*The task:* Tell me how many lines of the entries below include the string "Contributing", and give only the number.

*Available data:*

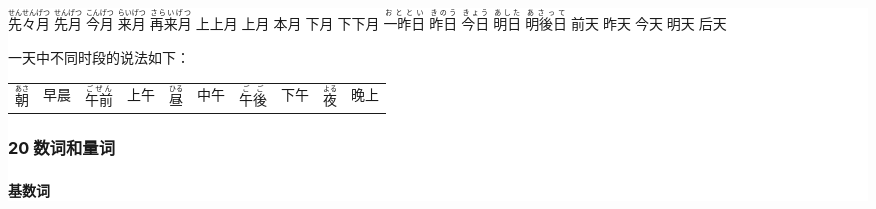  </tr>
 <tr>
  <td lang="ja"><ruby>先々月<rp>(</rp><rt>せんせんげつ</rt><rp>)</rp></ruby></td>
  <td lang="ja"><ruby>先月<rp>(</rp><rt>せんげつ</rt><rp>)</rp></ruby></td>
  <td lang="ja"><ruby>今月<rp>(</rp><rt>こんげつ</rt><rp>)</rp></ruby></td>
  <td lang="ja"><ruby>来月<rp>(</rp><rt>らいげつ</rt><rp>)</rp></ruby></td>
  <td lang="ja"><ruby>再来月<rp>(</rp><rt>さらいげつ</rt><rp>)</rp></ruby></td>
 </tr>
 <tr>
  <td>上上月</td>
  <td>上月</td>
  <td>本月</td>
  <td>下月</td>
  <td>下下月</td>
 </tr>
 <tr>
  <td lang="ja"><ruby>一昨日<rp>(</rp><rt>おととい</rt><rp>)</rp></ruby></td>
  <td lang="ja"><ruby>昨日<rp>(</rp><rt>きのう</rt><rp>)</rp></ruby></td>
  <td lang="ja"><ruby>今日<rp>(</rp><rt>きょう</rt><rp>)</rp></ruby></td>
  <td lang="ja"><ruby>明日<rp>(</rp><rt>あした</rt><rp>)</rp></ruby></td>
  <td lang="ja"><ruby>明後日<rp>(</rp><rt>あさって</rt><rp>)</rp></ruby></td>
 </tr>
 <tr>
  <td>前天</td>
  <td>昨天</td>
  <td>今天</td>
  <td>明天</td>
  <td>后天</td>
 </tr>
</table>

一天中不同时段的说法如下：

<table>
 <tr>
  <td lang="ja"><ruby>朝<rp>(</rp><rt>あさ</rt><rp>)</rp></ruby></td>
  <td>早晨</td>
  <td lang="ja"><ruby>午前<rp>(</rp><rt>ごぜん</rt><rp>)</rp></ruby></td>
  <td>上午</td>
  <td lang="ja"><ruby>昼<rp>(</rp><rt>ひる</rt><rp>)</rp></ruby></td>
  <td>中午</td>
  <td lang="ja"><ruby>午後<rp>(</rp><rt>ごご</rt><rp>)</rp></ruby></td>
  <td>下午</td>
  <td lang="ja"><ruby>夜<rp>(</rp><rt>よる</rt><rp>)</rp></ruby></td>
  <td>晚上</td>
 </tr>
</table>

### 20 数词和量词

#### 基数词
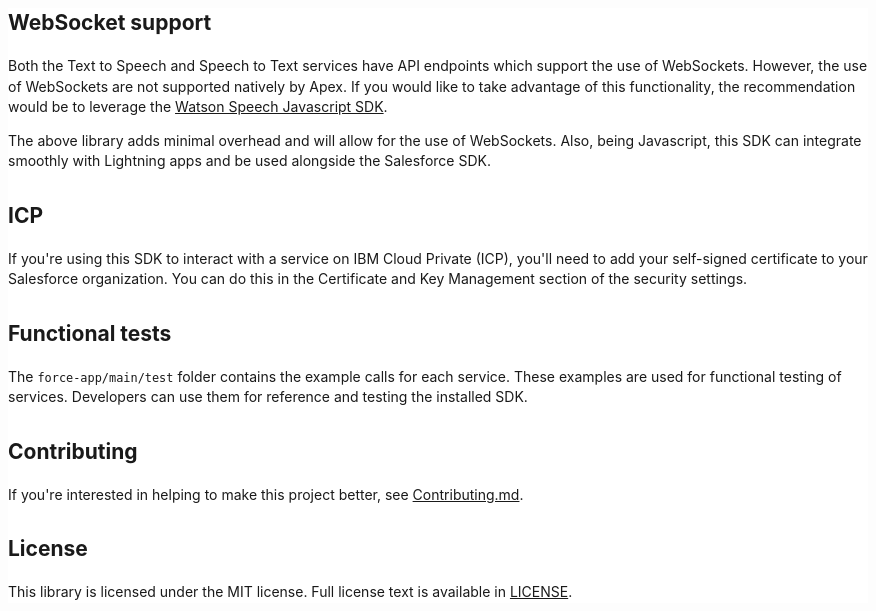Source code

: ## WebSocket support
Both the Text to Speech and Speech to Text services have API endpoints which support the use of WebSockets. However, the use of WebSockets are not supported natively by Apex. If you would like to take advantage of this functionality, the recommendation would be to leverage the [Watson Speech Javascript SDK](https://github.com/watson-developer-cloud/speech-javascript-sdk).

The above library adds minimal overhead and will allow for the use of WebSockets. Also, being Javascript, this SDK can integrate smoothly with Lightning apps and be used alongside the Salesforce SDK.

## ICP
If you're using this SDK to interact with a service on IBM Cloud Private (ICP), you'll need to add your self-signed certificate to your Salesforce organization. You can do this in the Certificate and Key Management section of the security settings.

## Functional tests

The `force-app/main/test` folder contains the example calls for each service. These examples are used for functional testing of services. Developers can use them for reference and testing the installed SDK.

## Contributing

If you're interested in helping to make this project better, see [Contributing.md](.github/Contributing.md).

## License

This library is licensed under the MIT license. Full license text is
available in [LICENSE](LICENSE).

[ibm-cloud-onboarding]: http://cloud.ibm.com/registration?target=/developer/watson&cm_sp=WatsonPlatform-WatsonServices-_-OnPageNavLink-IBMWatson_SDKs-_-SalesForce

*Response for this exercise:* 2